** SOURCE TEXT **
How to Analyze — EFX Platform

Pipeline Overview

Three commands cover the full workflow: analyze the current state, snapshot it for history, and diff against a previous snapshot to see what changed.

①

Analyze

Reads PostgreSQL SQL dump and Airtable JSON export. Runs all assessments. Outputs analysis.json and a Markdown report.

②

Snapshot

Saves the current analysis as a dated file in data/snapshots/. Keeps a history of the platform state over time.

③

Diff

Compares two snapshots and reports every change — tables added or removed, field count shifts, complexity tier movements, overlap changes.

Quick Start

1 — Export fresh schemas

# PostgreSQL: dump schema (no data)
pg_dump --schema-only --no-owner --no-privileges your_database > data/schema.sql

# Airtable: export base schema via API or scripting extension
# Save to data/efi_airtable.json

2 — Run analysis

npm run analyze

# Output:
#   data/analysis.json   ← structured data (consumed by pipeline)

** SHORT TASK **
Return the passage of the EFX Platform guide starting with "Compares two snapshots" and going on through "schema (no data)", with no changes. The listing that comes next has no connection to the EFX Platform guide.

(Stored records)
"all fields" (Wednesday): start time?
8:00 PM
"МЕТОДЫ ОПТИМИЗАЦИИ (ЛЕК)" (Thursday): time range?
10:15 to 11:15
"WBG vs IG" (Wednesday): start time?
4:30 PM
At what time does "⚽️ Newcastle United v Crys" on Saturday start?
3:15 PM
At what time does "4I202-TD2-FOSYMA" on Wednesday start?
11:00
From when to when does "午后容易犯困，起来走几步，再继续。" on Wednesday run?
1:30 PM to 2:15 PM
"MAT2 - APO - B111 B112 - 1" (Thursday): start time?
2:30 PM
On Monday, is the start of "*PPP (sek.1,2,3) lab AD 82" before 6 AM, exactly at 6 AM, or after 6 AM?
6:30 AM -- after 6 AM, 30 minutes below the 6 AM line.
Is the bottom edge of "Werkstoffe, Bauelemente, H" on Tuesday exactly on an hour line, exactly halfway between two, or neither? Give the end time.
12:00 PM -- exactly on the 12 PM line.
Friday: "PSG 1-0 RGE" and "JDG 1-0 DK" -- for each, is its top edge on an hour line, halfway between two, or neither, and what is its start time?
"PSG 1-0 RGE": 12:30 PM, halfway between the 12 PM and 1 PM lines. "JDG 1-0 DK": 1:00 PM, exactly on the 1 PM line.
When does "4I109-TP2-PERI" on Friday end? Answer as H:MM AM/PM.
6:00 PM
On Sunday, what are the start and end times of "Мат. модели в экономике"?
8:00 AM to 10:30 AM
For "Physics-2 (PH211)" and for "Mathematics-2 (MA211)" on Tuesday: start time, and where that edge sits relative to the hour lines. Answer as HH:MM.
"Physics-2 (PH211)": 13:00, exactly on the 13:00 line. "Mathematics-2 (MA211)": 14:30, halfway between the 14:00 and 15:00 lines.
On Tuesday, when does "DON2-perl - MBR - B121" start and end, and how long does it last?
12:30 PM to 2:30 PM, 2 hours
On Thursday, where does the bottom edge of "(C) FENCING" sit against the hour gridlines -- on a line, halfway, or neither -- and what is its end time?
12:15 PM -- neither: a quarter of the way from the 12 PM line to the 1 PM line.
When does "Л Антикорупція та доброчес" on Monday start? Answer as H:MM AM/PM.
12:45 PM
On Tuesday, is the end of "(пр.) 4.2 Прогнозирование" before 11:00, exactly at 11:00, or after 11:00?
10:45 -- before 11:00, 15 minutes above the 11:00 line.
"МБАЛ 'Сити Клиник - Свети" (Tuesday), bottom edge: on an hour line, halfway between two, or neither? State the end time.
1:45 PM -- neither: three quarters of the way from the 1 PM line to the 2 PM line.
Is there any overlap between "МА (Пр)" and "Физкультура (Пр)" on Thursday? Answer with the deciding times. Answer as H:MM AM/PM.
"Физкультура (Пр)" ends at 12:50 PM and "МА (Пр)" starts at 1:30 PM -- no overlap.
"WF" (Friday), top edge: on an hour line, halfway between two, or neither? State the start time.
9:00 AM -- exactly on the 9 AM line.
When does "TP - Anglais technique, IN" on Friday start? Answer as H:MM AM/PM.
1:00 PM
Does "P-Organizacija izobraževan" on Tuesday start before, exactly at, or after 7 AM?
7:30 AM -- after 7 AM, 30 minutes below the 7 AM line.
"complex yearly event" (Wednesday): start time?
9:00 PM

** EXERCISE OUTPUT **
Compares two snapshots and reports every change — tables added or removed, field count shifts, complexity tier movements, overlap changes.

Quick Start

1 — Export fresh schemas

# PostgreSQL: dump schema (no data)